Eight hundred years before a single anime frame was drawn, someone at a mountain temple outside Kyoto painted a frog throwing a rabbit in a wrestling match. The ink brush drawings known as the Choju-giga -- literally 'Animal-person Caricatures' -- feature monkeys, rabbits, and frogs engaged in absurdly human activities: archery competitions, wrestling bouts, religious ceremonies, even a funeral procession where a frog serves as the presiding Buddha. These four picture scrolls, painted across the twelfth and thirteenth centuries, are designated National Treasures of Japan and are widely regarded as the earliest ancestors of manga. They belong to Kozan-ji, a UNESCO World Heritage temple tucked deep in the mountains northwest of Kyoto, where a visionary monk also planted what became the oldest tea garden in Japan.

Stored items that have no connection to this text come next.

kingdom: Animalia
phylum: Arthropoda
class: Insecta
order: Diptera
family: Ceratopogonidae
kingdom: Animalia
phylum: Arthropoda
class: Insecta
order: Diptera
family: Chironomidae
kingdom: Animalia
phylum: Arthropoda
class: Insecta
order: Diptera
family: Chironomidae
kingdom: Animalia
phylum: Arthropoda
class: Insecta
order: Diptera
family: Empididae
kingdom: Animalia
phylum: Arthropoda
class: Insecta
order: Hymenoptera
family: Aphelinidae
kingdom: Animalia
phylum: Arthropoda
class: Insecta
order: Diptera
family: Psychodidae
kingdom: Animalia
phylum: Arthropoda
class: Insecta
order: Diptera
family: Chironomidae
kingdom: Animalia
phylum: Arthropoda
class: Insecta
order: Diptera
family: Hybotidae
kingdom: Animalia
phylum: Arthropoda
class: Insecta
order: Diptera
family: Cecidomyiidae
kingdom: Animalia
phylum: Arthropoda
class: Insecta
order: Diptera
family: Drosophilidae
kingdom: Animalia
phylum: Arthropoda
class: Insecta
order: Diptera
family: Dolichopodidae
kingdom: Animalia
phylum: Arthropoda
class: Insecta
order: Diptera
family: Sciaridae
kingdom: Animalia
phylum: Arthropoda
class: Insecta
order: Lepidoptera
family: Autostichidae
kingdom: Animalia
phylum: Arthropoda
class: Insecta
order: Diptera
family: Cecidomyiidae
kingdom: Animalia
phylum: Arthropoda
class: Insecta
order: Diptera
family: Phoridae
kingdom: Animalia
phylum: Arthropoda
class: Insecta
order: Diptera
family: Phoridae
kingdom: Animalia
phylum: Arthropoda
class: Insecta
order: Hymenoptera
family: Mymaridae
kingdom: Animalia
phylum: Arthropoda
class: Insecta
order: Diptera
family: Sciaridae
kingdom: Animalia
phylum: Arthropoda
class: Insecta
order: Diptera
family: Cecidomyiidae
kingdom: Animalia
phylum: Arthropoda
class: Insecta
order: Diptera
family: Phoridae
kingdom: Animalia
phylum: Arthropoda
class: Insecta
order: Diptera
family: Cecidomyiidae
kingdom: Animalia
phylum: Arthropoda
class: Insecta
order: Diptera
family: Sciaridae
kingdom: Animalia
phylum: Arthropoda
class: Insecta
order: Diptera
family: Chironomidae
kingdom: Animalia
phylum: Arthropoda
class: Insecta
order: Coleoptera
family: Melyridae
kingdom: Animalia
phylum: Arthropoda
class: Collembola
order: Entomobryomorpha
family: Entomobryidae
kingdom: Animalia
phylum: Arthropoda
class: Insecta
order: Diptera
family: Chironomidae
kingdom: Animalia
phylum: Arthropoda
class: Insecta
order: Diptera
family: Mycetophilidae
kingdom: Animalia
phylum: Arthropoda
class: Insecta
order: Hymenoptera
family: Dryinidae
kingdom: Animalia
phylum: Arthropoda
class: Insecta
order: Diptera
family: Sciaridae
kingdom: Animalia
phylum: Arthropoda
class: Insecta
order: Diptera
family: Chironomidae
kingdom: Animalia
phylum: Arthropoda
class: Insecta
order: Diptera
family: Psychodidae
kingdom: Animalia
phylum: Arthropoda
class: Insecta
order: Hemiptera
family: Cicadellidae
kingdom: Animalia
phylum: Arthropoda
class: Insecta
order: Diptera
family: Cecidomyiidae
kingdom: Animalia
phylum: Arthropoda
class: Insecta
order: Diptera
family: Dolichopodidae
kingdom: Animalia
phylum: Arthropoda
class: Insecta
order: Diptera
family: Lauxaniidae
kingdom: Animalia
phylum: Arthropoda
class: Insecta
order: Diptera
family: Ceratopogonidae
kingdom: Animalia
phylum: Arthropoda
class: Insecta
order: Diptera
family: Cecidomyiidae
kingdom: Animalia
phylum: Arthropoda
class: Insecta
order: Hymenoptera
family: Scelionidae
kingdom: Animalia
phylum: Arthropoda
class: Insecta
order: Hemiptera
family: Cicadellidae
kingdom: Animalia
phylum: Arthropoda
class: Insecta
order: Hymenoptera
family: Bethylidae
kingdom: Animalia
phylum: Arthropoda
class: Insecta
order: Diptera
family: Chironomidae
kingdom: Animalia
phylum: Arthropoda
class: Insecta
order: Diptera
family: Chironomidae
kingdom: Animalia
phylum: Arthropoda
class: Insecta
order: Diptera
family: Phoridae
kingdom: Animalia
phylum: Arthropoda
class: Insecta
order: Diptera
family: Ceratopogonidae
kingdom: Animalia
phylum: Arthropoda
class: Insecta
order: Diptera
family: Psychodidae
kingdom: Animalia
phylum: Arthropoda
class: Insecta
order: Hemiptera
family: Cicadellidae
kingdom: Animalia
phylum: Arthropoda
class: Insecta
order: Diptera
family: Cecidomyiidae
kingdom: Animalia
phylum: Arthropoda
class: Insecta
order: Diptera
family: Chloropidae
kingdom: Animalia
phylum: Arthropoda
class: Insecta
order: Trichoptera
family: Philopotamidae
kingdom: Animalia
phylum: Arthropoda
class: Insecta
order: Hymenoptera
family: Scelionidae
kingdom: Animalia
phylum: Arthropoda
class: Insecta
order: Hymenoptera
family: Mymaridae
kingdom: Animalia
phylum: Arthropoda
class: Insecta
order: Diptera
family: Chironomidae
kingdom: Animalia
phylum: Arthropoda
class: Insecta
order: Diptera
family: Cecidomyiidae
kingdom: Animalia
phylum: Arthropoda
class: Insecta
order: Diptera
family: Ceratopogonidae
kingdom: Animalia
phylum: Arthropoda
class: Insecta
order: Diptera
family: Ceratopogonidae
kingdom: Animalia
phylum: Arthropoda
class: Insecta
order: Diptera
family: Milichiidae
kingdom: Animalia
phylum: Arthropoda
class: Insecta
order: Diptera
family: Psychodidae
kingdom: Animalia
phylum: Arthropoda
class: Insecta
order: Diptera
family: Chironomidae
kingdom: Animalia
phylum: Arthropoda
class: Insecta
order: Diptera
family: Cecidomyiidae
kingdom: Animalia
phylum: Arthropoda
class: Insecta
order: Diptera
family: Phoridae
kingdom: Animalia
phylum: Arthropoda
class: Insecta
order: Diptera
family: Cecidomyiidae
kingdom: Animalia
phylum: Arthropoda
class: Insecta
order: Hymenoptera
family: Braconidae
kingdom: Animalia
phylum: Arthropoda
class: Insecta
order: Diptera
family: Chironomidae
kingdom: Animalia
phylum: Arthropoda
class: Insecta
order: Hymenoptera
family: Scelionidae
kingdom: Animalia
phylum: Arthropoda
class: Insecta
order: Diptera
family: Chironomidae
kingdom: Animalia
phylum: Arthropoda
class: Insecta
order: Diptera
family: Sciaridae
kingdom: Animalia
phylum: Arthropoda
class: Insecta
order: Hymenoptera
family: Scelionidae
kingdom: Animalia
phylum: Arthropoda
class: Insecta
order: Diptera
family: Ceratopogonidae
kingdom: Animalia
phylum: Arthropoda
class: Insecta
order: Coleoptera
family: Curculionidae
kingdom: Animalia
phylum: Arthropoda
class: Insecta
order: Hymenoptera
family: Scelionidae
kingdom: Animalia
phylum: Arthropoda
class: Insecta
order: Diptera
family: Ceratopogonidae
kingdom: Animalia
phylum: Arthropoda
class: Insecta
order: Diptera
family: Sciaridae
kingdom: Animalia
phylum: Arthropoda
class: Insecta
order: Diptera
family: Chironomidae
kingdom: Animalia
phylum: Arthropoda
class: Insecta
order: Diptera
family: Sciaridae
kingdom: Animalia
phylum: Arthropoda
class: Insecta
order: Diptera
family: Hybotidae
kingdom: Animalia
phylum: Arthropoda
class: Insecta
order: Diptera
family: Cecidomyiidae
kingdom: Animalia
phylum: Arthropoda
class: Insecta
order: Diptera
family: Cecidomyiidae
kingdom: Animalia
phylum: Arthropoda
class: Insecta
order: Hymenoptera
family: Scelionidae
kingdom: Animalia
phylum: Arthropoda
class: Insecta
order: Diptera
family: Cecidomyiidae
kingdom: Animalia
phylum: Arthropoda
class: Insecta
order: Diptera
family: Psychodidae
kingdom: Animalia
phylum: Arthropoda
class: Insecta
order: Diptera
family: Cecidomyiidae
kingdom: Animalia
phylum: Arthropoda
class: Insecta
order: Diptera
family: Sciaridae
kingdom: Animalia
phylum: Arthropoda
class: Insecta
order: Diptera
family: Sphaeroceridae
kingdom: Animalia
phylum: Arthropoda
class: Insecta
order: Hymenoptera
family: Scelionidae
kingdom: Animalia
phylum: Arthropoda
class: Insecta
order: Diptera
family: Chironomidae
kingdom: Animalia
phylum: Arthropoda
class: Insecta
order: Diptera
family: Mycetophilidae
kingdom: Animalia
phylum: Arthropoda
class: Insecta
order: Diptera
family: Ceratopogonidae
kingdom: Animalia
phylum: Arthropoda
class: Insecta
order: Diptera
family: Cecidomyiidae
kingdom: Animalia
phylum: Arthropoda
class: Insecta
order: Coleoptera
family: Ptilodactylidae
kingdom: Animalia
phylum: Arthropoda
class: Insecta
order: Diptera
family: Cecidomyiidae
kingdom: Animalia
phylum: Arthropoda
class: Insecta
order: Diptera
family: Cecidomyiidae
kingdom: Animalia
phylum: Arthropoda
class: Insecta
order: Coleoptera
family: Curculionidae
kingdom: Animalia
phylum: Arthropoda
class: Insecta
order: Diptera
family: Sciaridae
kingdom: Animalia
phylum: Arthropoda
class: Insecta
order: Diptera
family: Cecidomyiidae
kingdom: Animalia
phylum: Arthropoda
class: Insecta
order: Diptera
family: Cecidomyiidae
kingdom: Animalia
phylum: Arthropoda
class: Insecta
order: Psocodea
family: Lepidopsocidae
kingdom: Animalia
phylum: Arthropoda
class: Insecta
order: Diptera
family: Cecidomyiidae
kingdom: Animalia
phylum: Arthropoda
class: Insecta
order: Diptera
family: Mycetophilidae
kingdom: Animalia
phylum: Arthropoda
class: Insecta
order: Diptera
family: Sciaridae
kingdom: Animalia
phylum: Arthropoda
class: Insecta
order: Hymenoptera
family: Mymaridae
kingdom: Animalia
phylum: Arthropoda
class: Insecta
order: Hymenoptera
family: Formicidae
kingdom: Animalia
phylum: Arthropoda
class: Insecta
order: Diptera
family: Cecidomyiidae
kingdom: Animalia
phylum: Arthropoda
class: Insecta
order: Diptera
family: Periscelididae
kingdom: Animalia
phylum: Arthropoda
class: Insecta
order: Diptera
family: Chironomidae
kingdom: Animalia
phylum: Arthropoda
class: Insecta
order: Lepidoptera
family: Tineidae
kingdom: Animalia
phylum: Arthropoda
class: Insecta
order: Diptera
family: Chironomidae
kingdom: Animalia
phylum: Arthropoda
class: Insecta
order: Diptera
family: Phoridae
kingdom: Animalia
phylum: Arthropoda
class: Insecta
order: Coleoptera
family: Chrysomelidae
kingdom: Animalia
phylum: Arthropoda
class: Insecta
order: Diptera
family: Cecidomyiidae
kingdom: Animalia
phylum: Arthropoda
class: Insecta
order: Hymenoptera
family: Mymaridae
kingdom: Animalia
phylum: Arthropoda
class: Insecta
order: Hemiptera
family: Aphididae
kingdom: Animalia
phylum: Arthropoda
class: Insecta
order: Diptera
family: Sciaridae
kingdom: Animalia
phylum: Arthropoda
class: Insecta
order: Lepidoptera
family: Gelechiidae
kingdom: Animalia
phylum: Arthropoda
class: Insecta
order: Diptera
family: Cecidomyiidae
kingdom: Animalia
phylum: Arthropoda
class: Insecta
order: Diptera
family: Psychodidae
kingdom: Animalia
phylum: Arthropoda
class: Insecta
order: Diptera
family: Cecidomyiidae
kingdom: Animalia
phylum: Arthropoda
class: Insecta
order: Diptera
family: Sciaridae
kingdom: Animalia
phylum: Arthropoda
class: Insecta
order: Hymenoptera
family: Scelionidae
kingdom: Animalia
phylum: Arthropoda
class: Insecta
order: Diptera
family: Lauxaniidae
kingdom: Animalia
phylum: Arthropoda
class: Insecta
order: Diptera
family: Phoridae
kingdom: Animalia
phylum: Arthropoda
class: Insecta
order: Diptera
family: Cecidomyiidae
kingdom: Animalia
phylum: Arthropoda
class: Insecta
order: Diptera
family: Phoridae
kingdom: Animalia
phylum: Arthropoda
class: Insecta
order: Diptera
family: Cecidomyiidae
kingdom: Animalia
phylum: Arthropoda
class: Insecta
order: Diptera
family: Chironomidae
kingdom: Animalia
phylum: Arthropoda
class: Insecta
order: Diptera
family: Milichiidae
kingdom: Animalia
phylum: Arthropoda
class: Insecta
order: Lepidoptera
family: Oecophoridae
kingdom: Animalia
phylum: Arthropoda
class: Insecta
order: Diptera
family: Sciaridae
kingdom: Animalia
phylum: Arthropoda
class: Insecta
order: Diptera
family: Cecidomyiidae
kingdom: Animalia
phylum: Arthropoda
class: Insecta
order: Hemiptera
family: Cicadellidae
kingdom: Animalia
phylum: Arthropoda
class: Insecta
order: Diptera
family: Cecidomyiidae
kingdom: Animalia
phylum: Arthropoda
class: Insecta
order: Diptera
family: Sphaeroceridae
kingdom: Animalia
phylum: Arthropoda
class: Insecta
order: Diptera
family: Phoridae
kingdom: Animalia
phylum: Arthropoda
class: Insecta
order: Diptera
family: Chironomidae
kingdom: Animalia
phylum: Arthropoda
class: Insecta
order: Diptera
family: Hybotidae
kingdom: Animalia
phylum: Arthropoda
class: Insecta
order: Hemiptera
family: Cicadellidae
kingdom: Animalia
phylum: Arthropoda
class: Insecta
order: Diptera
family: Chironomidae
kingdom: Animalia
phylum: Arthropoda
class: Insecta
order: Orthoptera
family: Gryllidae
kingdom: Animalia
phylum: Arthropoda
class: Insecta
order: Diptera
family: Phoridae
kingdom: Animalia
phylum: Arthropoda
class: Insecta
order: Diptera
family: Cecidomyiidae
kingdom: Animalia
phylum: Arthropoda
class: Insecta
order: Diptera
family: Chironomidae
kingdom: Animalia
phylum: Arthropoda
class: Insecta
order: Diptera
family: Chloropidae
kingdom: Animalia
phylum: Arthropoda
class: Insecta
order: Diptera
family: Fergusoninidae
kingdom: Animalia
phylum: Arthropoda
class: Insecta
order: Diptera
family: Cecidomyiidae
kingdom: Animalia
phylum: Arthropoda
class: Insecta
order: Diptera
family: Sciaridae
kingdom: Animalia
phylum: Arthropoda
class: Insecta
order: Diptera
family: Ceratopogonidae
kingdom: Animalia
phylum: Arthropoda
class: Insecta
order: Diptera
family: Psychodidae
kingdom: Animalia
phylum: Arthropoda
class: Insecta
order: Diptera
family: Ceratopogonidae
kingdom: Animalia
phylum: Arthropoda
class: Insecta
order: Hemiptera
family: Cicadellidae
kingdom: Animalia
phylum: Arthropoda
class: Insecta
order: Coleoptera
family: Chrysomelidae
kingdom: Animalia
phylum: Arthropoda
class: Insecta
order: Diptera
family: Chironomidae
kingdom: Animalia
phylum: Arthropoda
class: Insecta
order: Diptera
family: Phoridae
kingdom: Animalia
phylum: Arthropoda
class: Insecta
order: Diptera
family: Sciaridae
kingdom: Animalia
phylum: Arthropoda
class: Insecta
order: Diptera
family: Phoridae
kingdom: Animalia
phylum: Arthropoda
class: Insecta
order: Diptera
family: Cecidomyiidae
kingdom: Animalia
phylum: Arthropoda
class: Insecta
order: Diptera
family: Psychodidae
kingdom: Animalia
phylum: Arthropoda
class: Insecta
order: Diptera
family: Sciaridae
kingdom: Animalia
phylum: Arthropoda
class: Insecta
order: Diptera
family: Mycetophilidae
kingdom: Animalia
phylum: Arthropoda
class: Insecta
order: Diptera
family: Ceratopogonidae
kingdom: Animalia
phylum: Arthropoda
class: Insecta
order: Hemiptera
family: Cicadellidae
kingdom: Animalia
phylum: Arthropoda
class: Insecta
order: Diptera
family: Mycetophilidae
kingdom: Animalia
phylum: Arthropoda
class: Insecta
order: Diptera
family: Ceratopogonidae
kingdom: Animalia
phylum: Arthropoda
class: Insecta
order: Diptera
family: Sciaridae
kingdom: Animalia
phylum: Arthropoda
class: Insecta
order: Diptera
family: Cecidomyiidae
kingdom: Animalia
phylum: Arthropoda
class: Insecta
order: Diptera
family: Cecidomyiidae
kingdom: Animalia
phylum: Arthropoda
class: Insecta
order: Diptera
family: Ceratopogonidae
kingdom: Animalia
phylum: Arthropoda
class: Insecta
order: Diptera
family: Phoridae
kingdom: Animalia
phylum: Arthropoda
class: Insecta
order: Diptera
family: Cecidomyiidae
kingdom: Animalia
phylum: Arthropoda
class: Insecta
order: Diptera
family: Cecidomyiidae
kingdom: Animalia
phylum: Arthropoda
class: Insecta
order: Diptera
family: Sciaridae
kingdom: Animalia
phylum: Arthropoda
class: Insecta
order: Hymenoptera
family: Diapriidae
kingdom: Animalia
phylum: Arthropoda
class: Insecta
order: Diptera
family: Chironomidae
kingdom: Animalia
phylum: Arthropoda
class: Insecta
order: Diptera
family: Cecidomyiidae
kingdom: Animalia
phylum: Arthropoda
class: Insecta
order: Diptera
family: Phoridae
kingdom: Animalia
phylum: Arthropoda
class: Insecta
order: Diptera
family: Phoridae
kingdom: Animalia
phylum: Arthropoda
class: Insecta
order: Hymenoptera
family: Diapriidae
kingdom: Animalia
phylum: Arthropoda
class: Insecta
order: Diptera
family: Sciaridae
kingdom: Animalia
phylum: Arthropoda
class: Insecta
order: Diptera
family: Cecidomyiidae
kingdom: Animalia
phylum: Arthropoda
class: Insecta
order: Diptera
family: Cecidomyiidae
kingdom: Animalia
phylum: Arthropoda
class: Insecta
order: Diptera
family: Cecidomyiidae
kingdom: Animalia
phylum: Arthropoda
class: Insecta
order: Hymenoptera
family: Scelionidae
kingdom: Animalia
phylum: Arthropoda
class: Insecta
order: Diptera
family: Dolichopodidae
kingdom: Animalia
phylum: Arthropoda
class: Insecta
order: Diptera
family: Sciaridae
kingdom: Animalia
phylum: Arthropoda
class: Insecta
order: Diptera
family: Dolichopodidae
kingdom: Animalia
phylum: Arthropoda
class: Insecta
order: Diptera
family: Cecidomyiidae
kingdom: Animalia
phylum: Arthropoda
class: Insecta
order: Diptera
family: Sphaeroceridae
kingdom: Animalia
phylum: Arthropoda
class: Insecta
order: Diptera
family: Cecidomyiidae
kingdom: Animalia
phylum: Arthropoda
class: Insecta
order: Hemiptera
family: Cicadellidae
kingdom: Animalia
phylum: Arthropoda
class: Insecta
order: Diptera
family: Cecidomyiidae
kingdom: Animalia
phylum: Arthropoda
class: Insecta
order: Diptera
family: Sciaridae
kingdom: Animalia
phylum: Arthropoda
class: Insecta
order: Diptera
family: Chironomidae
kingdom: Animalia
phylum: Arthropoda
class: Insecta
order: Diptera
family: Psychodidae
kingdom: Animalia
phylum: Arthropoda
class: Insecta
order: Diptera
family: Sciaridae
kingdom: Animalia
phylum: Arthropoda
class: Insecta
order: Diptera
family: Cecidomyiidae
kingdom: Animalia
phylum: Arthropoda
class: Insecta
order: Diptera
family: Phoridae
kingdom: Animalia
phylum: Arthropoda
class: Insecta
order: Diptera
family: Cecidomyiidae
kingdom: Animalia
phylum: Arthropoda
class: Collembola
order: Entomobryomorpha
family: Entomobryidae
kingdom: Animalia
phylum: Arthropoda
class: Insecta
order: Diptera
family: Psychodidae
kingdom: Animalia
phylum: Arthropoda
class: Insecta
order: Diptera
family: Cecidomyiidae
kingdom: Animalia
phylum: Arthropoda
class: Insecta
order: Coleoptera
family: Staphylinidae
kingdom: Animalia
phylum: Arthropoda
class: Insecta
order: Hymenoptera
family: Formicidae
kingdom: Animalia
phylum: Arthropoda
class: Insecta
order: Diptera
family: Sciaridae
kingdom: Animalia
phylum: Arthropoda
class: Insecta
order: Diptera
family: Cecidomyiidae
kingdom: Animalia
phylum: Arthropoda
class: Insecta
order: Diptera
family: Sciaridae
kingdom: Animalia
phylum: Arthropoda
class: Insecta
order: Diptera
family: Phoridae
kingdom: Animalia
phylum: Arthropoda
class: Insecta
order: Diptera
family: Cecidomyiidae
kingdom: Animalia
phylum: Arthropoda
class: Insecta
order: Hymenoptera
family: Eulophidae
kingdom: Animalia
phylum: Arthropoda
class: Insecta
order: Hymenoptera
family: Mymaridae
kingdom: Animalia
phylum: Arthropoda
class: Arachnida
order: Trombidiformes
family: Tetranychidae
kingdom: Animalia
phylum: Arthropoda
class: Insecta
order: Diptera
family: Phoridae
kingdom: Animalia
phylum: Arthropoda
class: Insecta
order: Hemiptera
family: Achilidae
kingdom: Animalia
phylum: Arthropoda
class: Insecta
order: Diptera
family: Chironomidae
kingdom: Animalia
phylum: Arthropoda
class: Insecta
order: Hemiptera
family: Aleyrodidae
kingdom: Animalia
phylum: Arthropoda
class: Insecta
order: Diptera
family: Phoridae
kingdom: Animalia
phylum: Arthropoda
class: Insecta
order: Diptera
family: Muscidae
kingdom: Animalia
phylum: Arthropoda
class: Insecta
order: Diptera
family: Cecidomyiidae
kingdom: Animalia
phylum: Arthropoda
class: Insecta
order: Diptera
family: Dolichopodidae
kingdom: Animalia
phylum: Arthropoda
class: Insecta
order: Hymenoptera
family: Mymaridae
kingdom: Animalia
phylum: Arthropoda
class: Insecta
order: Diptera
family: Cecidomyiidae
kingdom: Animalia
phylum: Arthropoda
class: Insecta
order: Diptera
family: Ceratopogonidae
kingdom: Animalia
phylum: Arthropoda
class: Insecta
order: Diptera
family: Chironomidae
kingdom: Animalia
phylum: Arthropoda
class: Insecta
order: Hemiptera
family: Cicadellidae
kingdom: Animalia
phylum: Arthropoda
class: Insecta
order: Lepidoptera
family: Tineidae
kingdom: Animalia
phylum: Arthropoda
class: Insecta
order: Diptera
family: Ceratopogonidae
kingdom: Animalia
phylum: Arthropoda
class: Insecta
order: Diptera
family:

Kozan-ji traces its origins to 774, when legend holds that Emperor Konin ordered temples built in the mountain valley of Togano, deep behind Jingo-ji temple in an area famous for autumn foliage. The accuracy of those early claims is unclear, but the temple took its definitive form in 1206, when the Kegon Buddhist monk Myoe received the land from Emperor Go-Toba. Myoe chose the site deliberately -- Togano was considered ideal for mountain asceticism, far from the political tangles of the capital. He named the temple using a passage from the Avatamsaka Sutra, the foundational text of his Kegon school. Myoe was no ordinary abbot. He kept a meticulous dream journal from 1196 to 1223, documenting visions that deeply influenced his religious thinking. He fought corruption within Buddhist institutions and held intellectual salons where notable figures of the age gathered.
The Choju-jinbutsu-giga consists of four picture scrolls created across several generations. The first two scrolls, generally dated to the mid-twelfth century, depict animals behaving as humans with no accompanying text -- a purely visual narrative technique that would not become common in Japanese art for centuries. Frogs and rabbits wrestle, shoot arrows, and tumble through scenes rendered with confident, flowing brushstrokes. Some scholars attribute these earliest scrolls to the monk Toba Sojo, though the shifting styles suggest multiple artists. The third and fourth scrolls, likely from the thirteenth century, introduce human figures alongside the animals. What makes the scrolls revolutionary is their use of techniques that would later define manga: expressive faces, implied motion through 'speed lines,' sequential visual storytelling, and the right-to-left reading direction still standard in Japanese comics. Today, the originals are split between the Tokyo National Museum and the Kyoto National Museum, with reproductions displayed at the temple.
On the temple grounds sits a humble, terraced plot that holds an outsized claim: the oldest tea garden in Japan. In the early Kamakura period, the Zen master Eisai returned from China carrying tea seeds and gave them to Myoe, who planted them at Kozan-ji. The plants thrived in the mountain climate. Myoe helped popularize tea drinking culture from this small garden, and the tea produced here became so celebrated that only leaves cultivated from Kozan-ji's plants were considered 'true tea.' Tea-producing regions across Japan still pay homage to the temple in recognition of this heritage. It is a quiet, unremarkable-looking patch of ground, yet it represents one of the most consequential introductions in Japanese cultural history -- the moment tea moved from a Chinese import to a Japanese institution.
Fire and war have destroyed Kozan-ji multiple times. The oldest surviving structure is the Sekisui-in, a scripture hall from the Kamakura period built in the graceful irimoyazukuri style with a gabled, shingled roof. A 1230 diagram held at nearby Jingo-ji shows what the temple once contained: a great gate, a main hall, a three-storied pagoda, halls dedicated to Amitabha and to Lohan, a bell tower, and a Shinto shrine. All of these are gone except the Sekisui-in. The current main hall was originally part of Ninna-ji, another famous Kyoto temple, and was relocated here. The temple's extraordinary collection of National Treasures -- ancient dictionaries, Tang-dynasty manuscripts, portrait scrolls -- are mostly on loan to national museums in Tokyo and Kyoto. What remains on the mountain is the stillness Myoe sought: cedar forest, autumn maples, moss-covered stone, and the tea garden that changed a nation's drinking habits.
Located at 35.060°N, 135.678°E in the Togano mountain valley northwest of Kyoto's urban center. The temple grounds are nestled in dense forested mountains along the Kiyotaki River valley, making them difficult to spot from high altitude -- look for the cleared areas along the narrow road winding through the valley. The broader Arashiyama-Takao area is recognizable from the air by the Hozu River gorge cutting through the mountains. Osaka Itami Airport (RJOO) lies approximately 28 nautical miles to the southwest. Kansai International Airport (RJBB) is roughly 55 nautical miles south. Best approached at 2,000-3,000 feet AGL from the southeast, following the Kiyotaki River valley inland from Arashiyama.